5. Experimental Results and Benchmarks

The field recognizes that retrieval effectiveness for multi-hop queries cannot be reliably assessed on single-hop or structurally simple benchmarks. Recent works curate complex, multi-document QA sets:

Dataset	Source	Avg. Hops	Key Coverage
MultiHop-RAG	News	2–4	Inference/comparison/temporal/null
HotpotQA	Wikipedia	2	Factoid bridge and comparison
2WikiMultiHopQA	Wikipedia	2–4	Multi-hop, cross-entity
MuSiQue	Wikipedia	2–4	Complex bridging
Synthetic Datasets	Multi-domain	3–4	QA only solvable by evidence fusion

These datasets underpin ablation studies and system comparisons, with typical metrics including Hits@k, Recall@k, Mean Average Precision (MAP), Exact Match, and F1. Across recent benchmarks:

HLG-based (StatementGraphRAG, TopicGraphRAG) and QCG-RAG systems outperform naive RAG by 7–23% relative improvement in recall/correctness (Ghassel et al., 9 Jun 2025, Wu et al., 25 Sep 2025).
Decomposition-free dense retrievers such as GRITHopper-7B match or surpass decomposition-based systems, especially on deeper hops and in zero-shot settings (Erker et al., 10 Mar 2025).
Multi-hop table retrieval (MURRE) raises exact-recall in text-to-SQL tasks by 6 points over the best dense and hallucination-tolerant baselines by rewriting sub-queries to exclude previously found tables (Zhang et al., 2024).
Tree-based and tree-guided approaches (ToR, RT-RAG) deliver up to +13 point F1/recall gains and demonstrably reduce error cascade effects observed in sequential or chain-based methods (Jiapeng et al., 2024, Shi et al., 16 Jan 2026).
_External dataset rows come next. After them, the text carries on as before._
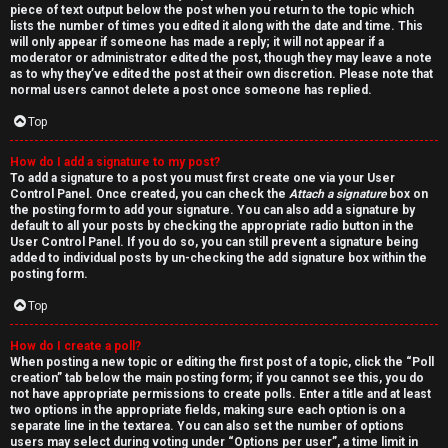
piece of text output below the post when you return to the topic which
lists the number of times you edited it along with the date and time. This
will only appear if someone has made a reply; it will not appear if a
moderator or administrator edited the post, though they may leave a note
as to why they’ve edited the post at their own discretion. Please note that
normal users cannot delete a post once someone has replied.
Top
How do I add a signature to my post?
To add a signature to a post you must first create one via your User
Control Panel. Once created, you can check the
Attach a signature
box on
the posting form to add your signature. You can also add a signature by
default to all your posts by checking the appropriate radio button in the
User Control Panel. If you do so, you can still prevent a signature being
added to individual posts by un-checking the add signature box within the
posting form.
Top
How do I create a poll?
When posting a new topic or editing the first post of a topic, click the “Poll
creation” tab below the main posting form; if you cannot see this, you do
not have appropriate permissions to create polls. Enter a title and at least
two options in the appropriate fields, making sure each option is on a
separate line in the textarea. You can also set the number of options
users may select during voting under “Options per user”, a time limit in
6. Current Challenges and Future Directions

Despite progress, practical multi-hop retrieval remains limited by several factors:

Embedding bottleneck: As queries are concatenated with growing context (evidence from earlier hops), vector encoders reach representational limits, as shown in GMR ablation studies (Lee et al., 2022).
Propagation of retrieval errors: Error at an early hop often makes downstream hops unrecoverable. Tree-based, memory-aware, and filtering-augmented frameworks are active areas of research to reduce this sensitivity (Jiapeng et al., 2024, Ji et al., 29 Mar 2025).
Representation and traversal cost: Graph-based systems introduce additional engineering complexity and computational demands, though sparse cube or level-wise pruning can mitigate this (Shi et al., 11 Feb 2026, Li et al., 28 Apr 2025).
Dataset and evaluation limitations: Most existing benchmarks are insufficiently complex, and there is a trend toward generating large synthetic multi-hop corpora for robust evaluation (Ghassel et al., 9 Jun 2025).
Extensibility across modalities: Audio-visual and multimodal multi-hop retrieval is nascent. M³KG-RAG presents a generalized method for constructing and reliably traversing multimodal multi-hop KGs, yielding large, consistent gains over prior RAGs (Park et al., 23 Dec 2025).

Anticipated future work includes dynamic orchestration agents for planning querying graphs, improved query decomposition and error detection, integration with structured metadata and ontologies for more precise candidate filtering, and practical adaptation of high-hop retrieval to large-scale, real-world tasks and scientific domains (Tang et al., 2024, Shi et al., 11 Feb 2026).